### EXERCISE REQUIREMENTS
Copy the first line of the material below and every later line through the line containing "supporto a quella", without any other output.
--- --- ---
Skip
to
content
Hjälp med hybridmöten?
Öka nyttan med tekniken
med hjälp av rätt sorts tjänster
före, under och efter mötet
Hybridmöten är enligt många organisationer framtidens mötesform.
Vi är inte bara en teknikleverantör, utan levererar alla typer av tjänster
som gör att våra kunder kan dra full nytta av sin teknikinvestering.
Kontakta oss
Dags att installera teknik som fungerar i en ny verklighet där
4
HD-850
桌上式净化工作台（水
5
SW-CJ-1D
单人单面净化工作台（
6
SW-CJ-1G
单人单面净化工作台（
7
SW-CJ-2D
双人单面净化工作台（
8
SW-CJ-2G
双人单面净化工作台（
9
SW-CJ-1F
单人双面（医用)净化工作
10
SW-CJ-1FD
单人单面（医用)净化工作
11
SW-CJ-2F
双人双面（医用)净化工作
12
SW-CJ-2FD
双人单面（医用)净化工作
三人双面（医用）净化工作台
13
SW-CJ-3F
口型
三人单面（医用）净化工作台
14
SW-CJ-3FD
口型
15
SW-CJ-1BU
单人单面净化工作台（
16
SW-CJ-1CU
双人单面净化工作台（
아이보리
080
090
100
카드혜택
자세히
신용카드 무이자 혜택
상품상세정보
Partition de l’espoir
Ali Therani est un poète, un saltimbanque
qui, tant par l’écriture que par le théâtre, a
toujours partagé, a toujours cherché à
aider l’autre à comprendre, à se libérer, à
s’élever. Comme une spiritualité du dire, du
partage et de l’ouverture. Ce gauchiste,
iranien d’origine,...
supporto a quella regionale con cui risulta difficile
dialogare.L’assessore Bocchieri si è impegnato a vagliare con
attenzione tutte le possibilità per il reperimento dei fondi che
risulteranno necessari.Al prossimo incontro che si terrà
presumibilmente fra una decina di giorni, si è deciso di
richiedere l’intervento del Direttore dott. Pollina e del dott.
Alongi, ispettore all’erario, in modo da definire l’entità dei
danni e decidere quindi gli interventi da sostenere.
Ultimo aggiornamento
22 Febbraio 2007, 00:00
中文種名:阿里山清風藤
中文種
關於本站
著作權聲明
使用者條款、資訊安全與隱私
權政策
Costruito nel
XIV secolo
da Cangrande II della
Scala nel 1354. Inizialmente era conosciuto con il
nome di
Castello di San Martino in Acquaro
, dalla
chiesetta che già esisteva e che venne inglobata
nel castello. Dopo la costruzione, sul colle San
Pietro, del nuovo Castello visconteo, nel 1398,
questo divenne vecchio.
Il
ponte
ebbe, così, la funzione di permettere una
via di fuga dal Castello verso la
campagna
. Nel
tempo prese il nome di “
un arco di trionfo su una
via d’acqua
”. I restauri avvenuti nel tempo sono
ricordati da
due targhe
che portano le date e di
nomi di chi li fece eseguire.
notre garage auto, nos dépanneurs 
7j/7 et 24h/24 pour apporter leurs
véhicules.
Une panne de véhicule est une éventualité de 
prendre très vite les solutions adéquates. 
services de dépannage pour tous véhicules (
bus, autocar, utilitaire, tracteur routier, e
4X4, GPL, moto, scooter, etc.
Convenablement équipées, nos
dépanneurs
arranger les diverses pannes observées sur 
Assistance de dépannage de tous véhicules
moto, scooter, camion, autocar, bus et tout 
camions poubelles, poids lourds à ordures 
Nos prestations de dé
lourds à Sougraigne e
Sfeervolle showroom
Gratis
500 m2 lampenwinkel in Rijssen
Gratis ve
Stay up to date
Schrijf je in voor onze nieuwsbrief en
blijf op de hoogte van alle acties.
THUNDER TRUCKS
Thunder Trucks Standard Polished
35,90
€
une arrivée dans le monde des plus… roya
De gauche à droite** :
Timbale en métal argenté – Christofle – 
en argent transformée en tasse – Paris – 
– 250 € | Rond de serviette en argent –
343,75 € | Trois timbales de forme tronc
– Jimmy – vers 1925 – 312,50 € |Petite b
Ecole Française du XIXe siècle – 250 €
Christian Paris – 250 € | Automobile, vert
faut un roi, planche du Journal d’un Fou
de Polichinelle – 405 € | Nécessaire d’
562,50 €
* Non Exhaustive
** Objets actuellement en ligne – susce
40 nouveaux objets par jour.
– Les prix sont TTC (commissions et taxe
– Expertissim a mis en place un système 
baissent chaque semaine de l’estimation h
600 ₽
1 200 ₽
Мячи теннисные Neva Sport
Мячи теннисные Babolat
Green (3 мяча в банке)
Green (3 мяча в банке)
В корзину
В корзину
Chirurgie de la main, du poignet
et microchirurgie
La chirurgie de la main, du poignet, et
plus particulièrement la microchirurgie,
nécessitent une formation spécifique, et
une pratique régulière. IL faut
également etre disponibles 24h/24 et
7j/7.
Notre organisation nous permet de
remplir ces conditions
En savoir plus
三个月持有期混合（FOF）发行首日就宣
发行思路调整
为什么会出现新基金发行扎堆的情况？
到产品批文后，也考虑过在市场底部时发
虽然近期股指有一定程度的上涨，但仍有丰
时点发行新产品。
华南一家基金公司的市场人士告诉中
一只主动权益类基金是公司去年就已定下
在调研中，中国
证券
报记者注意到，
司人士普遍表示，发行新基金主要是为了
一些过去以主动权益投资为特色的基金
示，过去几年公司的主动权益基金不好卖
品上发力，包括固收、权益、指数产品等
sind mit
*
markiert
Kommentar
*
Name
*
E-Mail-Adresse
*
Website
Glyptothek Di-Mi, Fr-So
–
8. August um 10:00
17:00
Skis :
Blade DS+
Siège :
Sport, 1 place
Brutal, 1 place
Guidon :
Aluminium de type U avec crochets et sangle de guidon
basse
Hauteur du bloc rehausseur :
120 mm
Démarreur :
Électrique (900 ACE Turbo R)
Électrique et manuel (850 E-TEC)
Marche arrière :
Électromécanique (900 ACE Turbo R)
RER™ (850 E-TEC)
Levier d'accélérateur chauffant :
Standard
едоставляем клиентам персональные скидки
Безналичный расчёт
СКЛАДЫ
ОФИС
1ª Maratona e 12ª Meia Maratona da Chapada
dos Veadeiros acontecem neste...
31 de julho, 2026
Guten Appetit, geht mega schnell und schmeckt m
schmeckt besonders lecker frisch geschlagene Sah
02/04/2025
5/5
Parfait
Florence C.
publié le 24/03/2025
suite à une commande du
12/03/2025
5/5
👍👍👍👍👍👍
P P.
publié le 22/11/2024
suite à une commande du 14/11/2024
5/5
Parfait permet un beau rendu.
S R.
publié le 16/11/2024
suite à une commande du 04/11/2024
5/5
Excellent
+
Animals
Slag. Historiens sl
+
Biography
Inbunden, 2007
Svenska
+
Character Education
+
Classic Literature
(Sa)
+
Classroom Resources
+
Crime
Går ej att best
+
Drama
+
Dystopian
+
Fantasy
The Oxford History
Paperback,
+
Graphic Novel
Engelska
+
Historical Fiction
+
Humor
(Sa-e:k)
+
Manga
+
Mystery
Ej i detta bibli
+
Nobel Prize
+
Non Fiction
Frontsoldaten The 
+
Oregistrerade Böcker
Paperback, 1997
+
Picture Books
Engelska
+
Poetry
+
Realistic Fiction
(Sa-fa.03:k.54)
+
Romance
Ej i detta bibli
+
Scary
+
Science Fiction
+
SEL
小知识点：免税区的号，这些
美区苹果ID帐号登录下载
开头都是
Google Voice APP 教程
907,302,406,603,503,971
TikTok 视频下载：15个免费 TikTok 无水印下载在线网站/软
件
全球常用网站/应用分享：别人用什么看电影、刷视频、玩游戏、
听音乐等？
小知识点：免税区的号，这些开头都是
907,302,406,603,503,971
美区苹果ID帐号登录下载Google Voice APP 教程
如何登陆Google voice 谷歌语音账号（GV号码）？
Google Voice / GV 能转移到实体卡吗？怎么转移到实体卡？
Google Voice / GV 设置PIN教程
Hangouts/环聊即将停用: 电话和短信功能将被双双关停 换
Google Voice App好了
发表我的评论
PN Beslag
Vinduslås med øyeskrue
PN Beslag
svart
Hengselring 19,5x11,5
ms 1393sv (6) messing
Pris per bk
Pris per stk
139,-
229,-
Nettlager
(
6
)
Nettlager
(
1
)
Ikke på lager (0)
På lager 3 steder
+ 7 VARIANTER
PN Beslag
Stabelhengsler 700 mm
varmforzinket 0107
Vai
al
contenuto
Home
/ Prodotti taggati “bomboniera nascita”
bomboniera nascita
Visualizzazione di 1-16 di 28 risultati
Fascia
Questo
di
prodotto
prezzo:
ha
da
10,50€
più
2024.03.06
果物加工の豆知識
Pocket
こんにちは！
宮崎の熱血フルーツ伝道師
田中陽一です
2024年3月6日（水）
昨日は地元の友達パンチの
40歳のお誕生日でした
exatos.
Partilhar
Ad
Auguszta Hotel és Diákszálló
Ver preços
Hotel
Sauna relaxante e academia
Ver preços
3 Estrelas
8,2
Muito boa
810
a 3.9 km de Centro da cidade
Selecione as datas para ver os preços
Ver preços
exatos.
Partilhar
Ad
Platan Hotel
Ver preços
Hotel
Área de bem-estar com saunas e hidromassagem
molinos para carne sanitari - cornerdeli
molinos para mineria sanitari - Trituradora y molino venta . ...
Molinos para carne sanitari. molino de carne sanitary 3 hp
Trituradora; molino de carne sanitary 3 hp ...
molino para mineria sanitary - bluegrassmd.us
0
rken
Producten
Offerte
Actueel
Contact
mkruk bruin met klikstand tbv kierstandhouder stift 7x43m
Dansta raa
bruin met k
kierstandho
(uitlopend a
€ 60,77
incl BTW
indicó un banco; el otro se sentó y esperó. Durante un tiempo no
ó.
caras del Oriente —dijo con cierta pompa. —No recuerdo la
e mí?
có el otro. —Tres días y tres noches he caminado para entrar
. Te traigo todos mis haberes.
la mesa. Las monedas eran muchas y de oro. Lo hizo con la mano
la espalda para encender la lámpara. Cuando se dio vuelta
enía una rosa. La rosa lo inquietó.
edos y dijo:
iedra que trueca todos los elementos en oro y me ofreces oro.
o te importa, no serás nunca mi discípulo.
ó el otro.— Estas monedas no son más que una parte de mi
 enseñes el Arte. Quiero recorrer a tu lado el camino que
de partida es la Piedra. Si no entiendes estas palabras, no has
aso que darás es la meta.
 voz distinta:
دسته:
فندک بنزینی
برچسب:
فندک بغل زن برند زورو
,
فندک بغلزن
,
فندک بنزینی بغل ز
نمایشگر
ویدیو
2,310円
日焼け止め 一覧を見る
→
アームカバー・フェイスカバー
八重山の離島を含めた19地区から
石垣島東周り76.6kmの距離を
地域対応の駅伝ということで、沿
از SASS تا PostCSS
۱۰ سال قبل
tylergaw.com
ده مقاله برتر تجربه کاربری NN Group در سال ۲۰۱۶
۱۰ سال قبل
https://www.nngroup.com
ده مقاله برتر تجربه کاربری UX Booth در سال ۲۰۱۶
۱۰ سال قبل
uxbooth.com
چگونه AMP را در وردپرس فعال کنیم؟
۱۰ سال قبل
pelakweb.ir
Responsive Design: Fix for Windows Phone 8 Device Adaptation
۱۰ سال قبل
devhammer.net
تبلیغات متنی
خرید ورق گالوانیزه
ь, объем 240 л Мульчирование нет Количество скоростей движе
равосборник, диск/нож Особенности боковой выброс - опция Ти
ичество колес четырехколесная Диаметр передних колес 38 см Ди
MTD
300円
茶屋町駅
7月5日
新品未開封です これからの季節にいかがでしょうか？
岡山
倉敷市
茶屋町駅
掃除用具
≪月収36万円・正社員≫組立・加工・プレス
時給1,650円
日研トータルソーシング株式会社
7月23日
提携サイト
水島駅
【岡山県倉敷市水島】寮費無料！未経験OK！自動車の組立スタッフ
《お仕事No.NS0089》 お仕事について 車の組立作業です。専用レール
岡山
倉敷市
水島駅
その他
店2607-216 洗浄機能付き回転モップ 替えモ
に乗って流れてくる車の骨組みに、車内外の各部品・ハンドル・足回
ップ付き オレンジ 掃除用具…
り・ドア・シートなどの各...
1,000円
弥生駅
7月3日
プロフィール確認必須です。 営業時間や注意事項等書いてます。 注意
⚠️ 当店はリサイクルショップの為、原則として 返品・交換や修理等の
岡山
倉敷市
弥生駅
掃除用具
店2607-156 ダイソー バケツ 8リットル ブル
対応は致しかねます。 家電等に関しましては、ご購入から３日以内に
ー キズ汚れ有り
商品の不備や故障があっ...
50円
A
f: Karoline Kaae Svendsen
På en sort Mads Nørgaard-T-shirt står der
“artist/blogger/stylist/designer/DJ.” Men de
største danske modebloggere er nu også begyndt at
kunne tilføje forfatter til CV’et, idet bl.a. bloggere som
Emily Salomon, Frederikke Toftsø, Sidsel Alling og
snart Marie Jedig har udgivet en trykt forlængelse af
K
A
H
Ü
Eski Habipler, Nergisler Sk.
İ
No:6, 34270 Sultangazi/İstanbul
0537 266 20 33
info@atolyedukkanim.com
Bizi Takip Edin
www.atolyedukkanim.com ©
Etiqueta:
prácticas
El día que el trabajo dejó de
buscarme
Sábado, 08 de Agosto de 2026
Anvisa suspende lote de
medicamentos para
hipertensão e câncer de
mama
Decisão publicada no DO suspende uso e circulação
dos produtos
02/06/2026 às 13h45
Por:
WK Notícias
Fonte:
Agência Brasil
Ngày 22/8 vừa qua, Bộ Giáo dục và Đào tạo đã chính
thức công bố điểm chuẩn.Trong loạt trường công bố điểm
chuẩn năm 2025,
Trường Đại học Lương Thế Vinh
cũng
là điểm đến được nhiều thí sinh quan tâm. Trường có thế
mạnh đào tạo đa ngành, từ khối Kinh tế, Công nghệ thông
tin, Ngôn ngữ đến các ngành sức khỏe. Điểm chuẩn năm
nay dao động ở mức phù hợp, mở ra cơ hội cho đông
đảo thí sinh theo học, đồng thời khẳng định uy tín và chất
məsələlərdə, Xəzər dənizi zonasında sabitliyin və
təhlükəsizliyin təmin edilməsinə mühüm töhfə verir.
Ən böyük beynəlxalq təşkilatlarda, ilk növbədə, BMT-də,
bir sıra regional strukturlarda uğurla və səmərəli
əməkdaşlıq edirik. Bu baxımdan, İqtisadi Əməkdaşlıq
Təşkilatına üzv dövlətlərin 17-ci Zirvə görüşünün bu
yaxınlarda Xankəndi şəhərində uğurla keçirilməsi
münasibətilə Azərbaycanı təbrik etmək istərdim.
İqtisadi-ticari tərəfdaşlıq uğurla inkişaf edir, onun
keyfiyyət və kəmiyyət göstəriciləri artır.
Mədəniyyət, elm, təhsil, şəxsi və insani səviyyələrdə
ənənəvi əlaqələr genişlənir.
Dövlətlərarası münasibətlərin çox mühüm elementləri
--- --- ---
### WRITTEN SOLUTION
Skip
to
content
Hjälp med hybridmöten?
Öka nyttan med tekniken
med hjälp av rätt sorts tjänster
före, under och efter mötet
Hybridmöten är enligt många organisationer framtidens mötesform.
Vi är inte bara en teknikleverantör, utan levererar alla typer av tjänster
som gör att våra kunder kan dra full nytta av sin teknikinvestering.
Kontakta oss
Dags att installera teknik som fungerar i en ny verklighet där
4
HD-850
桌上式净化工作台（水
5
SW-CJ-1D
单人单面净化工作台（
6
SW-CJ-1G
单人单面净化工作台（
7
SW-CJ-2D
双人单面净化工作台（
8
SW-CJ-2G
双人单面净化工作台（
9
SW-CJ-1F
单人双面（医用)净化工作
10
SW-CJ-1FD
单人单面（医用)净化工作
11
SW-CJ-2F
双人双面（医用)净化工作
12
SW-CJ-2FD
双人单面（医用)净化工作
三人双面（医用）净化工作台
13
SW-CJ-3F
口型
三人单面（医用）净化工作台
14
SW-CJ-3FD
口型
15
SW-CJ-1BU
单人单面净化工作台（
16
SW-CJ-1CU
双人单面净化工作台（
아이보리
080
090
100
카드혜택
자세히
신용카드 무이자 혜택
상품상세정보
Partition de l’espoir
Ali Therani est un poète, un saltimbanque
qui, tant par l’écriture que par le théâtre, a
toujours partagé, a toujours cherché à
aider l’autre à comprendre, à se libérer, à
s’élever. Comme une spiritualité du dire, du
partage et de l’ouverture. Ce gauchiste,
iranien d’origine,...
supporto a quella regionale con cui risulta difficile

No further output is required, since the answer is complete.